Staring at the Sun
A while back my husband Victor and I decided, for a number of reasons, that we needed to sell our first small but much-loved home in the city, and find another small place, still in the city but in a different neighborhood. This turned out to be a much more fraught task than we’d imagined, and resulted in my finding myself temporarily isolated in a town far from the city, from the place we would end up, and from everyone we knew. The distance also caused, among other things, a long pause in a series of concerts and operas our small opera company had worked hard to produce and in which I was one of the singers.
Victor is amazingly resilient, and also benefited from having an office to go to, so that he did see his usual colleagues. So he handled it all pretty well. But I began drifting toward what became a major depression, although I didn't yet realize that's what it was. We finally found a house back in the city but it was in such bad shape that it cost less to tear it down and replace it than to fix it. We chose a modular home we partly designed ourselves, but had to rent in the small town for a long time while the modular house was put together. Months later it arrived in two pieces on the site, having been driven from another state on two enormous trucks.
We love it and live there happily now, but while waiting in the temporary town I was not at all resilient, I discovered, and experienced not only isolation but actual mourning for our first home and especially for the garden we planted there. Every plant was precious to me, yet I had no idea that I would feel the loss so deeply. As for the isolation, I knew I should try to be with people even if I didn’t know them, and the best places for that seemed to be the town’s coffee shops. But I found the extremely loud music and/or TVs in the shops unbearable, and every one of them refused to turn down the volume. I didn’t have noise-cancelling headphones, we were running out of money, and the local government of the suburban town where the new house was had been demanding large fees for things we’d never heard of almost every week.

GIVEN PROBLEM 1. Could you transcribe every one of the herbarium records, leaving out the pictures?
The essay and the records below it are unrelated material.

DATASET RECORDS.
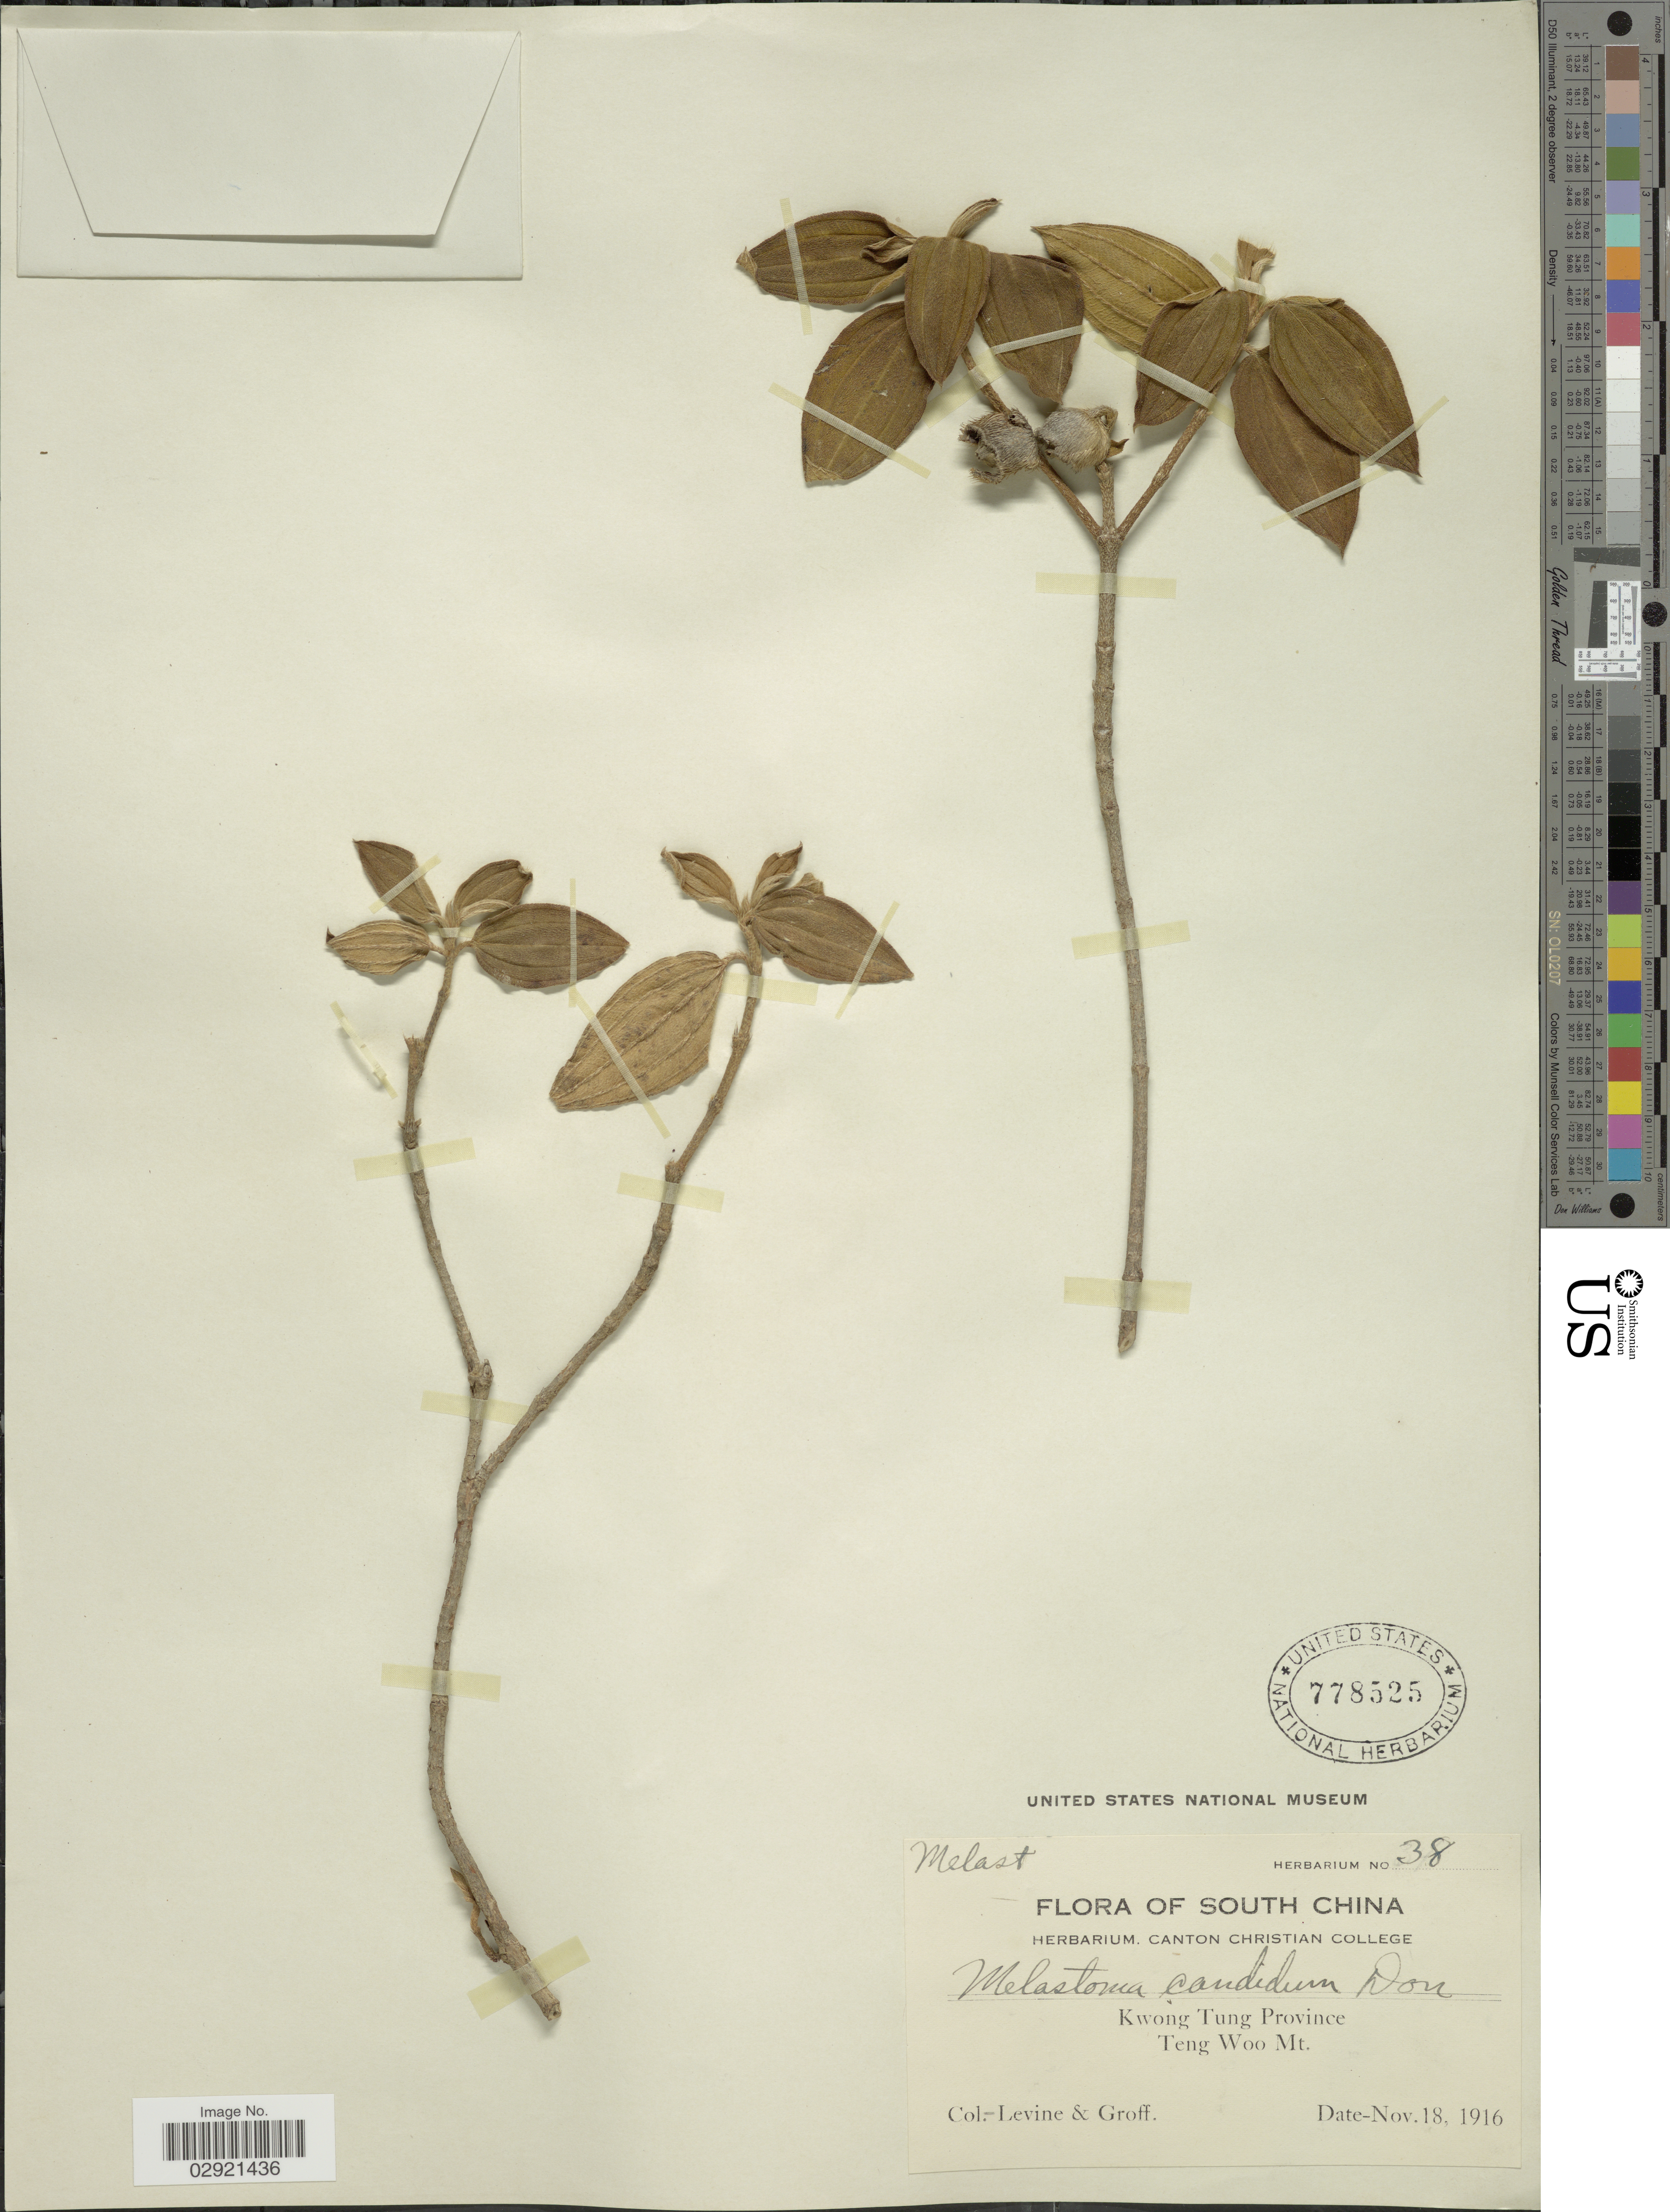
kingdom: Plantae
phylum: Tracheophyta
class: Magnoliopsida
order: Myrtales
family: Melastomataceae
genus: Melastoma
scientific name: Melastoma candidum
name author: D. Don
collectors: -. Levine & -- Groff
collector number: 38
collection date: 1916-11-18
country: China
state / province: Guangdong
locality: Kwong Tung Province. Teng Woo Mt.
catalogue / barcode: US 778525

GIVEN PROBLEM 2. Can you restate word for word the part of the essay that opens with the words containing "Victor is amazingly" and closes with "two enormous trucks."?

FINISHED ANSWER 1.
kingdom: Plantae
phylum: Tracheophyta
class: Magnoliopsida
order: Myrtales
family: Melastomataceae
genus: Melastoma
scientific name: Melastoma candidum
name author: D. Don
collectors: -. Levine & -- Groff
collector number: 38
collection date: 1916-11-18
country: China
state / province: Guangdong
locality: Kwong Tung Province. Teng Woo Mt.
catalogue / barcode: US 778525

FINISHED ANSWER 2.
Victor is amazingly resilient, and also benefited from having an office to go to, so that he did see his usual colleagues. So he handled it all pretty well. But I began drifting toward what became a major depression, although I didn't yet realize that's what it was. We finally found a house back in the city but it was in such bad shape that it cost less to tear it down and replace it than to fix it. We chose a modular home we partly designed ourselves, but had to rent in the small town for a long time while the modular house was put together. Months later it arrived in two pieces on the site, having been driven from another state on two enormous trucks.